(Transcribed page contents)
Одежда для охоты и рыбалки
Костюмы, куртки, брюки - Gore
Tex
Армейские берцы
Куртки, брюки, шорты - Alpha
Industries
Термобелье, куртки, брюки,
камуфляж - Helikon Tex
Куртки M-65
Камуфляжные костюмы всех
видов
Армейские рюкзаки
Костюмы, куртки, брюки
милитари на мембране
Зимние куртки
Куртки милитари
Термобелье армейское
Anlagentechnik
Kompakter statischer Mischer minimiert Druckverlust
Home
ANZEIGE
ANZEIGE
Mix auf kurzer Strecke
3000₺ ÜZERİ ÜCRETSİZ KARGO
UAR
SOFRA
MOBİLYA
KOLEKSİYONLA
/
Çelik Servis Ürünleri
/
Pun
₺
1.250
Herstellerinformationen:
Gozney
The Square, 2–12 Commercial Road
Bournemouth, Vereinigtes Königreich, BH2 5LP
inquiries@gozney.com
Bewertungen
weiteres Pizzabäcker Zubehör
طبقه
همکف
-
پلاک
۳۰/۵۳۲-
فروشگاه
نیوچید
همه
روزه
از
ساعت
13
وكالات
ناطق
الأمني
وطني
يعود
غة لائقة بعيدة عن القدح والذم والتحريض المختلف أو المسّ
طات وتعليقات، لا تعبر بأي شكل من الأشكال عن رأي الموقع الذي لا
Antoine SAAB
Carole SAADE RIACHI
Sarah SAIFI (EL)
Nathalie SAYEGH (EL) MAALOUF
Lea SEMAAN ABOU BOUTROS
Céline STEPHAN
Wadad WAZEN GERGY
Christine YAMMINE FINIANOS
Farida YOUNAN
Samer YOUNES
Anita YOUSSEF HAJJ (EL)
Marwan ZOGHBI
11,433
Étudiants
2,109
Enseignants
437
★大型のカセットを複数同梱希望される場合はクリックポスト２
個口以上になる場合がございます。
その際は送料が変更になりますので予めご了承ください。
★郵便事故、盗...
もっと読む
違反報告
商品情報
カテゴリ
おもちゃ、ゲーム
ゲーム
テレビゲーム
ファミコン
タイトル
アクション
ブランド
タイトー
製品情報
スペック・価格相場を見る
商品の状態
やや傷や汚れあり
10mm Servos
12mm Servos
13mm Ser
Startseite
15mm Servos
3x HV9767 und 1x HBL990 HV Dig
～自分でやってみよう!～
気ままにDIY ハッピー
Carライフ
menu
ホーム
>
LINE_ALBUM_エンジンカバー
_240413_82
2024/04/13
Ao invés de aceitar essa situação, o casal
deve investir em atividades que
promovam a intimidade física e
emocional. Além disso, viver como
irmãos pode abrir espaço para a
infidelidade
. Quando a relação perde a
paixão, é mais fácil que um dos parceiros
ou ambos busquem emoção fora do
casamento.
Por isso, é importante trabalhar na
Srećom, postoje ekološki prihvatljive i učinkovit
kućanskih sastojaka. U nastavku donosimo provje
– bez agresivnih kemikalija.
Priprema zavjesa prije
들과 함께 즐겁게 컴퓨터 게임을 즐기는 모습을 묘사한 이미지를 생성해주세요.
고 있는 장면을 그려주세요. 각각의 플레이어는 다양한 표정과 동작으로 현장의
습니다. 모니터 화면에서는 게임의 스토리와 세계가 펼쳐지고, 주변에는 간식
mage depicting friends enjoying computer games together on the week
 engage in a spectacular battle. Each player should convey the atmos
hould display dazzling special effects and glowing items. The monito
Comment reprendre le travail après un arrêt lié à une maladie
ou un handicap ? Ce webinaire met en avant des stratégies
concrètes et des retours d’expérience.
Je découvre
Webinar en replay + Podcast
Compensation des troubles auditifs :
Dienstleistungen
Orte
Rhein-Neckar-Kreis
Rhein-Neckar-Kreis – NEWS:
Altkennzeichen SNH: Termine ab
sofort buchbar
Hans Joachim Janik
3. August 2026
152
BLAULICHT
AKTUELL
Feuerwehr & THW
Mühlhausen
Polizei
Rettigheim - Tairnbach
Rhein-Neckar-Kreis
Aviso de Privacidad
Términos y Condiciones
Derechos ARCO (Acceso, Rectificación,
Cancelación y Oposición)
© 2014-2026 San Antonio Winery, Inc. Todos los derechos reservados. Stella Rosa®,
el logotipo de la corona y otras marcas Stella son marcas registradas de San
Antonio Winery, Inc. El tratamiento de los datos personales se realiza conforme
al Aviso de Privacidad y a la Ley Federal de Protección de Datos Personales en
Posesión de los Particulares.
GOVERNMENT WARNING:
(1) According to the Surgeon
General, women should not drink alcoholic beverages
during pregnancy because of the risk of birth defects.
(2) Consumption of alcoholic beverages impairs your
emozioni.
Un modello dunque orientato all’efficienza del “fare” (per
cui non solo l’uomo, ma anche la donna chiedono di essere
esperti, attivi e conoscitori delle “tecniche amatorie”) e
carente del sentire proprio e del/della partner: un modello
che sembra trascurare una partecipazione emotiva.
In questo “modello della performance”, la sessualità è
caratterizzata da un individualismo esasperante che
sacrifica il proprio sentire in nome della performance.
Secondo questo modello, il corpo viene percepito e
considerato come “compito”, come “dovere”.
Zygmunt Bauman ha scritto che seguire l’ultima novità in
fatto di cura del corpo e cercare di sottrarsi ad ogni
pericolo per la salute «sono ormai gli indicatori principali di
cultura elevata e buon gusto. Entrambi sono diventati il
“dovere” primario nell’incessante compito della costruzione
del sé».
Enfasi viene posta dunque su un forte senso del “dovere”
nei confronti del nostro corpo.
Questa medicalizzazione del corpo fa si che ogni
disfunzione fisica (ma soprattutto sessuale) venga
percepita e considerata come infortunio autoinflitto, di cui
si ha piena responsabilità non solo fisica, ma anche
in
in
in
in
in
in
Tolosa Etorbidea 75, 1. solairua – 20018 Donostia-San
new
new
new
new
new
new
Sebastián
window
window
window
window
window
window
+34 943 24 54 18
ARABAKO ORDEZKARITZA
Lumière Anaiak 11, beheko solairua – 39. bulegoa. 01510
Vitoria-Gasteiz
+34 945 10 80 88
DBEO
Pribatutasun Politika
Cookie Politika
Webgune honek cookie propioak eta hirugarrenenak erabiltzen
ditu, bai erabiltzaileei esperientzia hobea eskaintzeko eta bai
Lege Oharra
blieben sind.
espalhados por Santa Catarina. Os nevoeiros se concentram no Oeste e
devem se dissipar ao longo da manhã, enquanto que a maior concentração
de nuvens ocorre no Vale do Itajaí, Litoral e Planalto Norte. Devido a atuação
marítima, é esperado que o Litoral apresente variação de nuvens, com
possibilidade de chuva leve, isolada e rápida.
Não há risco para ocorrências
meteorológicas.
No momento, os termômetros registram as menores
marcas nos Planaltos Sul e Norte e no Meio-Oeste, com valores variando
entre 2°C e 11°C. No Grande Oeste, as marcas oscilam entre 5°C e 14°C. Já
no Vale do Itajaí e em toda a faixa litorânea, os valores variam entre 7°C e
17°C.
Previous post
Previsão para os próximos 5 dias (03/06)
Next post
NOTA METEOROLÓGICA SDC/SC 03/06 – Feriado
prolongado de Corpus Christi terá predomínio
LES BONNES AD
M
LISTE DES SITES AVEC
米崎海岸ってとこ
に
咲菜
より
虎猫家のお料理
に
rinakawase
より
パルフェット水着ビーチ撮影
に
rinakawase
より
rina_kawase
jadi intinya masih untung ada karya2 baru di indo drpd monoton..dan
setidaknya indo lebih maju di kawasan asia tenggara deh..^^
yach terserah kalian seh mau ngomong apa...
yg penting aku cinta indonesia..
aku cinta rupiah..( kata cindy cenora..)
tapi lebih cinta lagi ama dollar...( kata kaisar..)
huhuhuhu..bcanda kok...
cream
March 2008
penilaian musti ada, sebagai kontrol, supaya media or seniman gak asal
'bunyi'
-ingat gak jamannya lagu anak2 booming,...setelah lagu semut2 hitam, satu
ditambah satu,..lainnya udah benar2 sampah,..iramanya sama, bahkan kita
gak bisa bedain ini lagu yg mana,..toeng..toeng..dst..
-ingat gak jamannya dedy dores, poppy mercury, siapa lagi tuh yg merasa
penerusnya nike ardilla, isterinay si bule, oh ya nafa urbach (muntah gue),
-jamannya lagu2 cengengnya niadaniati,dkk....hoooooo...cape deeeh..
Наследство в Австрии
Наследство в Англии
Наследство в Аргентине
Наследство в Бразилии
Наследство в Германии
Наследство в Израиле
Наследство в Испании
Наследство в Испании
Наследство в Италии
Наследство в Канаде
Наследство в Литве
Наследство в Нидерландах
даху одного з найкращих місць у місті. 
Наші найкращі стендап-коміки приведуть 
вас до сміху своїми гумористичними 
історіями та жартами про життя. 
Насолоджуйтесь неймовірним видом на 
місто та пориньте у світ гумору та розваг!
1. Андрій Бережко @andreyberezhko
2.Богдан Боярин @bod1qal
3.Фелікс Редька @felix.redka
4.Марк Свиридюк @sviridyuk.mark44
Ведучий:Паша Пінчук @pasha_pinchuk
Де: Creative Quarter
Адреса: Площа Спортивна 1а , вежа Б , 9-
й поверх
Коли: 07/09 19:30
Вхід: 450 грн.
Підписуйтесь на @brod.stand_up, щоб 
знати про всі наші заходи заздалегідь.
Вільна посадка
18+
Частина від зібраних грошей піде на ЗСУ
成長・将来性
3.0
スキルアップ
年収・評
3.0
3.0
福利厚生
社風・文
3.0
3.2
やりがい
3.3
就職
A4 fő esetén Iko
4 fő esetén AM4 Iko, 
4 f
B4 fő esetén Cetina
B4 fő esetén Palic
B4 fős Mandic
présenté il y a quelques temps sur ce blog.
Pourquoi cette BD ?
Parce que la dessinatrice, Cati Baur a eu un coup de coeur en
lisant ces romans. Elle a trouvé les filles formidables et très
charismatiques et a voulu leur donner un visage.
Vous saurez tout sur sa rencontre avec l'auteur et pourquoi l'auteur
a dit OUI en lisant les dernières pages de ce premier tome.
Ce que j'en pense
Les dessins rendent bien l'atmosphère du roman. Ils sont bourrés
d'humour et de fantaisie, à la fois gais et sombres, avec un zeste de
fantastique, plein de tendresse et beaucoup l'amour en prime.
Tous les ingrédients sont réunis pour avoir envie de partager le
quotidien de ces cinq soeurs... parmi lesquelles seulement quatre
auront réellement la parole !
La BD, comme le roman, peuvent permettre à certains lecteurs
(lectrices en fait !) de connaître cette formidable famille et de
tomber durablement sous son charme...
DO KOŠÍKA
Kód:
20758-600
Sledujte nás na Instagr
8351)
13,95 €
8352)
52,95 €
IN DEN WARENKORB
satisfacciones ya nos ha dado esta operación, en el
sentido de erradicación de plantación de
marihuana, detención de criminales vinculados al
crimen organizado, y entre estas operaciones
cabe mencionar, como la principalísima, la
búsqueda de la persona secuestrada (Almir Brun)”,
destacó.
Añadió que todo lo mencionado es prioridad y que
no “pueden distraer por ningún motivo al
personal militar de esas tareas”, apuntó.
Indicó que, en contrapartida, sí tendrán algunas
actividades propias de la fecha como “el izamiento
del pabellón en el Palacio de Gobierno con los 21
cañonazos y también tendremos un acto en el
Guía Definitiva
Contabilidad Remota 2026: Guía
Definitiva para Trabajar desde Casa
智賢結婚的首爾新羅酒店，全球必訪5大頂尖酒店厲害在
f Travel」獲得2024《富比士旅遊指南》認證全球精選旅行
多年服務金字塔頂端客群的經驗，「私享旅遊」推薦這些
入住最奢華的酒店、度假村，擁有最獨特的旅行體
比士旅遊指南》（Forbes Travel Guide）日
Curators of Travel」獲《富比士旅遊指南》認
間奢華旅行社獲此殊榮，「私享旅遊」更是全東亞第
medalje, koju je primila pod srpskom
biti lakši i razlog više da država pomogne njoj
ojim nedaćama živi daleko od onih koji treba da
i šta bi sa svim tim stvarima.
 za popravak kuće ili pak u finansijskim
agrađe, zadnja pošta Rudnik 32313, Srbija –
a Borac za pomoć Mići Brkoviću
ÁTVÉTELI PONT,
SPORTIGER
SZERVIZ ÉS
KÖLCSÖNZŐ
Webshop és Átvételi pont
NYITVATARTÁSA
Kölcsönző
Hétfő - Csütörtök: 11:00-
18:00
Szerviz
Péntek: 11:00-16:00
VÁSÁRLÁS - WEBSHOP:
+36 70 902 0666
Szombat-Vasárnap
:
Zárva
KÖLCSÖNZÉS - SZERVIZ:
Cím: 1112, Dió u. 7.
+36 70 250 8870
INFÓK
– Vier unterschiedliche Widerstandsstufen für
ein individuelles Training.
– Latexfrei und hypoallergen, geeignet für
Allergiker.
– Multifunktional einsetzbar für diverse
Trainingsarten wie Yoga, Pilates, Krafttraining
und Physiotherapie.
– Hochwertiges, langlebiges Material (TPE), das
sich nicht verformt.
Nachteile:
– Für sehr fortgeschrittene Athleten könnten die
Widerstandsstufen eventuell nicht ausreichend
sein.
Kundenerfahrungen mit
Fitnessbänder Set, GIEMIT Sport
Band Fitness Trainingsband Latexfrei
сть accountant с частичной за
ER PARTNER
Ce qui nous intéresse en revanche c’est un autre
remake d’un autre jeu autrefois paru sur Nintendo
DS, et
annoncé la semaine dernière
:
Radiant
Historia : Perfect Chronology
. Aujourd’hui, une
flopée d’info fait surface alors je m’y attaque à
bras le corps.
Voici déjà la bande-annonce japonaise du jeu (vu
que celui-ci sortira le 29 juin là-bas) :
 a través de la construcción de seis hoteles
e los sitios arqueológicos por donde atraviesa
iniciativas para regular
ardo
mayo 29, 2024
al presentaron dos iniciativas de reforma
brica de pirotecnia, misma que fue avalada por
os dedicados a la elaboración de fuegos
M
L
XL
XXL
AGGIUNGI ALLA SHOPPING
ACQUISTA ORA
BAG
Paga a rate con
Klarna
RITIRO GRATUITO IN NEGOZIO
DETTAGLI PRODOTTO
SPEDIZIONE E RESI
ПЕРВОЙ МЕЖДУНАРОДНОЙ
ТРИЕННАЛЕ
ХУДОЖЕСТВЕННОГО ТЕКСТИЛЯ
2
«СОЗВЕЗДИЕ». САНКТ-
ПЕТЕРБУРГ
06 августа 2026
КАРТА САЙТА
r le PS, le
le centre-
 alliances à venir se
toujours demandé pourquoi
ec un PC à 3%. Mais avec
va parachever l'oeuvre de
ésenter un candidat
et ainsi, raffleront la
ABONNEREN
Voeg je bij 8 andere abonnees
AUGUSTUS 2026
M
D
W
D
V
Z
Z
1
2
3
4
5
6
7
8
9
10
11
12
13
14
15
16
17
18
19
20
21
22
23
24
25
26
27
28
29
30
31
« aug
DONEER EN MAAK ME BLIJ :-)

# What to produce
As the answer, set down only the lines from the data above between the one holding "d'humour et de" and the one holding "und Physiotherapie.", inclusive, exactly as they read.

# Solution below
d'humour et de fantaisie, à la fois gais et sombres, avec un zeste de
fantastique, plein de tendresse et beaucoup l'amour en prime.
Tous les ingrédients sont réunis pour avoir envie de partager le
quotidien de ces cinq soeurs... parmi lesquelles seulement quatre
auront réellement la parole !
La BD, comme le roman, peuvent permettre à certains lecteurs
(lectrices en fait !) de connaître cette formidable famille et de
tomber durablement sous son charme...
DO KOŠÍKA
Kód:
20758-600
Sledujte nás na Instagr
8351)
13,95 €
8352)
52,95 €
IN DEN WARENKORB
satisfacciones ya nos ha dado esta operación, en el
sentido de erradicación de plantación de
marihuana, detención de criminales vinculados al
crimen organizado, y entre estas operaciones
cabe mencionar, como la principalísima, la
búsqueda de la persona secuestrada (Almir Brun)”,
destacó.
Añadió que todo lo mencionado es prioridad y que
no “pueden distraer por ningún motivo al
personal militar de esas tareas”, apuntó.
Indicó que, en contrapartida, sí tendrán algunas
actividades propias de la fecha como “el izamiento
del pabellón en el Palacio de Gobierno con los 21
cañonazos y también tendremos un acto en el
Guía Definitiva
Contabilidad Remota 2026: Guía
Definitiva para Trabajar desde Casa
智賢結婚的首爾新羅酒店，全球必訪5大頂尖酒店厲害在
f Travel」獲得2024《富比士旅遊指南》認證全球精選旅行
多年服務金字塔頂端客群的經驗，「私享旅遊」推薦這些
入住最奢華的酒店、度假村，擁有最獨特的旅行體
比士旅遊指南》（Forbes Travel Guide）日
Curators of Travel」獲《富比士旅遊指南》認
間奢華旅行社獲此殊榮，「私享旅遊」更是全東亞第
medalje, koju je primila pod srpskom
biti lakši i razlog više da država pomogne njoj
ojim nedaćama živi daleko od onih koji treba da
i šta bi sa svim tim stvarima.
 za popravak kuće ili pak u finansijskim
agrađe, zadnja pošta Rudnik 32313, Srbija –
a Borac za pomoć Mići Brkoviću
ÁTVÉTELI PONT,
SPORTIGER
SZERVIZ ÉS
KÖLCSÖNZŐ
Webshop és Átvételi pont
NYITVATARTÁSA
Kölcsönző
Hétfő - Csütörtök: 11:00-
18:00
Szerviz
Péntek: 11:00-16:00
VÁSÁRLÁS - WEBSHOP:
+36 70 902 0666
Szombat-Vasárnap
:
Zárva
KÖLCSÖNZÉS - SZERVIZ:
Cím: 1112, Dió u. 7.
+36 70 250 8870
INFÓK
– Vier unterschiedliche Widerstandsstufen für
ein individuelles Training.
– Latexfrei und hypoallergen, geeignet für
Allergiker.
– Multifunktional einsetzbar für diverse
Trainingsarten wie Yoga, Pilates, Krafttraining
und Physiotherapie.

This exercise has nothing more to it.